Here are the first two noun clusters. Hopefully, the clusters represent a common topic from the product reviews.

In [14]:
nounClusters[:2]

[['envelopes',
  'folders',
  'inks',
  'staples',
  'pencils',
  'tabs',
  'markers',
  'scotch',
  'labels',
  'tape'],
 ['cartridges',
  'printer',
  'cartridge',
  'printers',
  'hp',
  'amazon',
  'brands',
  'refills',
  'epson',
  'costco']]

### Add adjectives to topics.
I added adjectives to the noun clusters to add meaning and interpretability.
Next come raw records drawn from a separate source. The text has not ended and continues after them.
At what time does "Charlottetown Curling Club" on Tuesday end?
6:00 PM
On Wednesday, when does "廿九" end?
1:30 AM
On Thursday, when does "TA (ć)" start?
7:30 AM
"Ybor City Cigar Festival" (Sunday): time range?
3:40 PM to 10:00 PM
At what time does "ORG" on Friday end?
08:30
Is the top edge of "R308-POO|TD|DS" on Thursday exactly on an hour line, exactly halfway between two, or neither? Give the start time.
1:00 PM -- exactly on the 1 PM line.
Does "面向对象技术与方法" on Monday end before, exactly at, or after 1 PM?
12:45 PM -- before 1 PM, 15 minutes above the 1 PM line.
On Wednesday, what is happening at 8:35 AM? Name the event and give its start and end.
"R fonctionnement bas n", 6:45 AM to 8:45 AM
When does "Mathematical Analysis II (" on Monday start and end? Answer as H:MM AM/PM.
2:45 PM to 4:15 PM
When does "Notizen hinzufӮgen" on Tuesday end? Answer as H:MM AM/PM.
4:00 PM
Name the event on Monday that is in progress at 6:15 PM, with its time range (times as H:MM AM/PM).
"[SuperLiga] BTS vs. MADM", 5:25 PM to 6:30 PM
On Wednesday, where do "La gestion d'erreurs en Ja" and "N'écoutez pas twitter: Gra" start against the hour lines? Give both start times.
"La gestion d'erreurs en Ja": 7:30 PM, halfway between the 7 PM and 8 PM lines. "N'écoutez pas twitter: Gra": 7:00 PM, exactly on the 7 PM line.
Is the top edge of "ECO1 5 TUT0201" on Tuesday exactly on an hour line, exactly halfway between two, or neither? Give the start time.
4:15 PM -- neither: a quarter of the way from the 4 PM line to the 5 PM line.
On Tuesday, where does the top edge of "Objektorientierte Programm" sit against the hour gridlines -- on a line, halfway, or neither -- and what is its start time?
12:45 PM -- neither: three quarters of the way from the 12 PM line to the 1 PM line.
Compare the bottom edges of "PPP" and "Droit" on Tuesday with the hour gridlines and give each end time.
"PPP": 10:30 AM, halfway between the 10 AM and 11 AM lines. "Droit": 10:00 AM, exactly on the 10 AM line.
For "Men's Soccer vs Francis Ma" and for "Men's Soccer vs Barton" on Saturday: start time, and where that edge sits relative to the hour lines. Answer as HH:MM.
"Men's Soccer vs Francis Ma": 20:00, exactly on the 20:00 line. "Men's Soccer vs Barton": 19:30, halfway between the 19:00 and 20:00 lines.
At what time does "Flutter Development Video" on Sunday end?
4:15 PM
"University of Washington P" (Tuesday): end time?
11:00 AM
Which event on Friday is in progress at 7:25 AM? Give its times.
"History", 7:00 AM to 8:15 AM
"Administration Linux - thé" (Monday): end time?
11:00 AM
This was done by finding common bigrams that contain both an adjective and a noun from one of the clusters.

In [15]:
from nltk.collocations import *

adjClusters = []
bigram_measures = nltk.collocations.BigramAssocMeasures()
adjSet = set(adjBucket)
num_adj = 10
for cluster in nounClusters:
    # make a copy of reviews, replace all cluster words with the parent_word of that cluster
    parent_word = cluster[0]
    similar_words = cluster[1:]
    words_copy = [parent_word if w in similar_words else w for w in words]
    
    # now find bigrams with parent_word and all words in adjBucket
    finder = BigramCollocationFinder.from_words(words_copy, window_size=5)
    parent_filter = lambda *w: parent_word not in w
    adj_filter = lambda w1, w2: adjSet.isdisjoint([w1, w2])
    finder.apply_freq_filter(2)
    finder.apply_ngram_filter(parent_filter)
    finder.apply_ngram_filter(adj_filter)
    adj_temp = finder.nbest(bigram_measures.pmi, num_adj)
    adj_temp = [pair[1] if pair[0] == parent_word else pair[0] for pair in adj_temp]
    adjClusters.append(adj_temp)

Here are the first two adjective clusters, which correspond to the first two noun clusters.

In [16]:
adjClusters[:2]

[['masking',
  'packing',
  'virtually',
  'hanging',
  'rounded',
  'mechanical',
  'pendaflex',
  'smead',
  'invisible',
  'thermal'],
 ['www',
  'refilled',
  'genuine',
  'refurbished',
  'costly',
  'lowest',
  'canon',
  'starter',
  'remanufactured',
  'died']]

### Save Topics
Time to bring the noun clusters and adjective clusters together to form topics.

In [17]:
topics = []
for i in range(num_clust):
    if len(adjClusters[i]) != 0:
        topicName = " ".join([nounClusters[i][0], adjClusters[i][0]])
        queryParams = [topicName, adjClusters[i][1:], nounClusters[i][1:]]
    else:
        topicName = nounClusters[i][0]
        queryParams = [topicName, [], nounClusters[i][1:]]
    topics.append(queryParams)

In [18]:
topics[:2]

[['envelopes masking',
  ['packing',
   'virtually',
   'hanging',
   'rounded',
   'mechanical',
   'pendaflex',
   'smead',
   'invisible',
   'thermal'],
  ['folders',
   'inks',
   'staples',
   'pencils',
   'tabs',
   'markers',
   'scotch',
   'labels',
   'tape']],
 ['cartridges www',
  ['refilled',
   'genuine',
   'refurbished',
   'costly',
   'lowest',
   'canon',
   'starter',
   'remanufactured',
   'died'],
  ['printer',
   'cartridge',
   'printers',
   'hp',
   'amazon',
   'brands',
   'refills',
   'epson',
   'costco']]]

### Conclusions
I have a lot  more to learn about Python and topic modeling. The two main topics "envelopes masking" and "cartridges www" are not particularly helpful, although using the clusters as a search query may yield some interesting results.